Experience Requirements
7-10 years quality management related experience. Requires broad engineering experience in manufacturing operations including new product development, cost reduction, and quality engineering.
Qualification Requirements
B.S. degree in Engineering (industrial, mechanical, chemical, etc.) required.
Must have solid leadership and management skills and negotiation and problem solving skills. Position requires a broad regulatory, cGMP and QSR, knowledge base. Statistical knowledge required (DOE, SPC, hypothesis testing, sample comparison). Must be computer literate (i.e. data-base development, statistical software and analysis, word processing for report generation, etc.). Ability to operate and communicate effectively with multiple teams is critical. Supplier auditing skills (i.e. ASQ-CQA, internal/external courses, seminars) and ability to understand blue prints, tolerance analysis and related knowledge is required.
Must have reasoning ability, and be able to support and prioritize projects, adapt to shifting priorities, work with minimal supervision, and able to resolve problems and conflicts.
Preferred Qualifications
MS. or M.B.A. preferred along with ASQ CQA or CQE preferred.

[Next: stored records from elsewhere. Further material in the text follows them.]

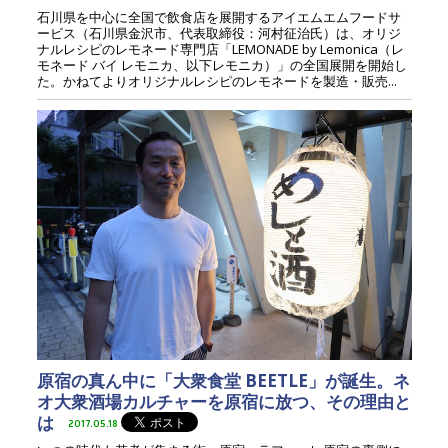
石川県を中心に全国で飲食店を展開するアイエムエムフードサ
ービス（石川県金沢市、代表取締役：河村征治氏）は、オリジ
ナルレシピのレモネード専門店「LEMONADE by Lemonica（レ
モネード バイ レモニカ、以下レモニカ）」の全国展開を開始し
た。かねてよりオリジナルレシピのレモネードを製造・販売...
原宿の真ん中に「大衆食堂 BEETLE」が誕生。ネ
オ大衆酒場カルチャーを原宿に放つ、その理由と
は
2017.05.18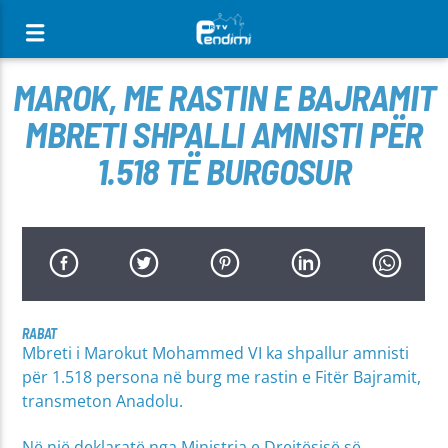
[There are no radio stations in the database]
MAROK, ME RASTIN E BAJRAMIT
MBRETI SHPALLI AMNISTI PËR
1.518 TË BURGOSUR
RABAT
Mbreti i Marokut Mohammed VI ka shpallur amnisti
për 1.518 persona në burg me rastin e Fitër Bajramit,
transmeton Anadolu.
Në një deklaratë nga Ministria e Drejtësisë së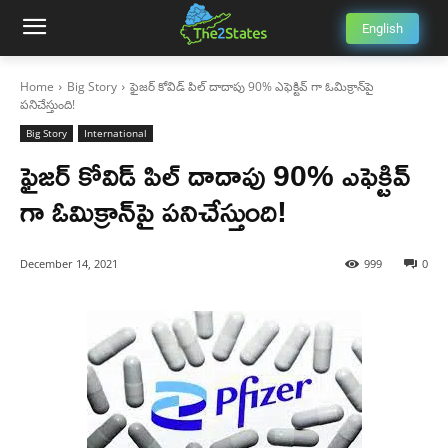
English
Home
Big Story
ఫైజర్ కోవిడ్ పిల్ దాదాపు 90% ఎఫెక్టివ్ గా ఓమిక్రాన్‌పై
పనిచేస్తుంది!
Big Story
International
ఫైజర్ కోవిడ్ పిల్ దాదాపు 90% ఎఫెక్టివ్
గా ఓమిక్రాన్‌పై పనిచేస్తుంది!
December 14, 2021
999
0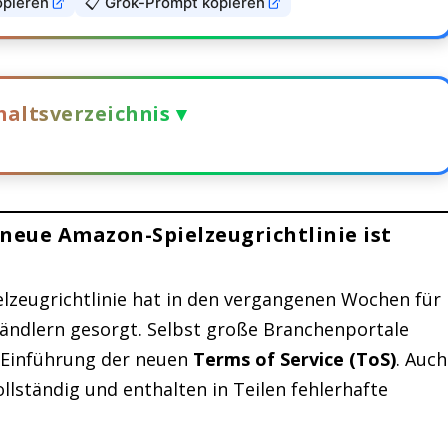
opieren
📋 Grok-Prompt kopieren
haltsverzeichnis ▾
Amazon-Spielzeugrichtlinie ist keine
 neue Amazon-Spielzeugrichtlinie ist
zeugrichtlinie hat in den vergangenen Wochen für
ändlern gesorgt. Selbst große Branchenportale
e Einführung der neuen
Terms of Service (ToS)
. Auch
llständig und enthalten in Teilen fehlerhafte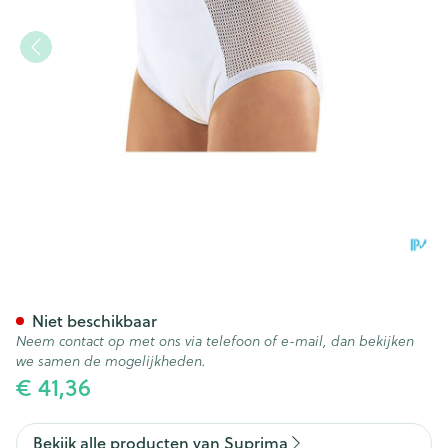
Suprima 1215 Slip Pu Zij Kato
Niet beschikbaar
Neem contact op met ons via telefoon of e-mail, dan bekijken
we samen de mogelijkheden.
€ 41,36
Bekijk alle producten van Suprima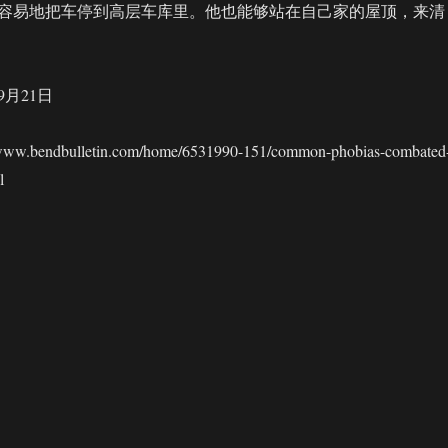
容易地把车停到高层车库里。他也能够站在自己家的屋顶，来清
9月21日
.bendbulletin.com/home/6531990-151/common-phobias-combated
l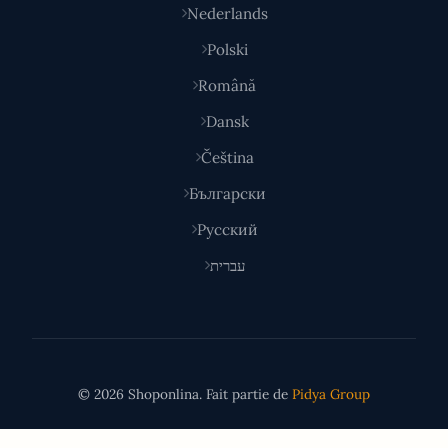
Nederlands
Polski
Română
Dansk
Čeština
Български
Русский
עברית
© 2026 Shoponlina. Fait partie de
Pidya Group
Fait avec
pour les acheteurs malins du monde entier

Knowledge in metal fabrication, mechanical assembly and world class manufacturing is desirable.
Responsibilities
Supervise and manage the development and maintenance of all plant quality systems including supplier development, calibration, internal auditing, CAPA, quality engineering, production support efforts including validation/testing. Manage OEM complaint handling. Establish and implement compliance training programs. Ensure that necessary regulatory corporate compliance systems are in place and adhered to. Represent quality for new product development and provide statistical support as needed throughout the plant.
Management and development of staff; ensure that CAPA, supplier/internal audits, calibration system, supplier development engineering, quality engineering, and complaint handling are staffed with qualified employees; ensure that direct reports are appropriately trained and have resources to do their assigned tasks; provide reports with career development opportunity. Develop quality systems and establish procedures in compliance to FDA regulations and ISO requirements
Represent QA for new and existing product improvements; support protocol, procedure and specification development. Works on assigned projects with limited supervision. Represent Quality for new and existing product improvement, manufacturing transfers, and quality plan initiatives. Support protocol, procedure and specification development. Complete special assignments as assigned by the Director of QA . Generally operate with appreciable latitude for actions or decisions on day-to-day activities; receive guidance on novel or controversial problems.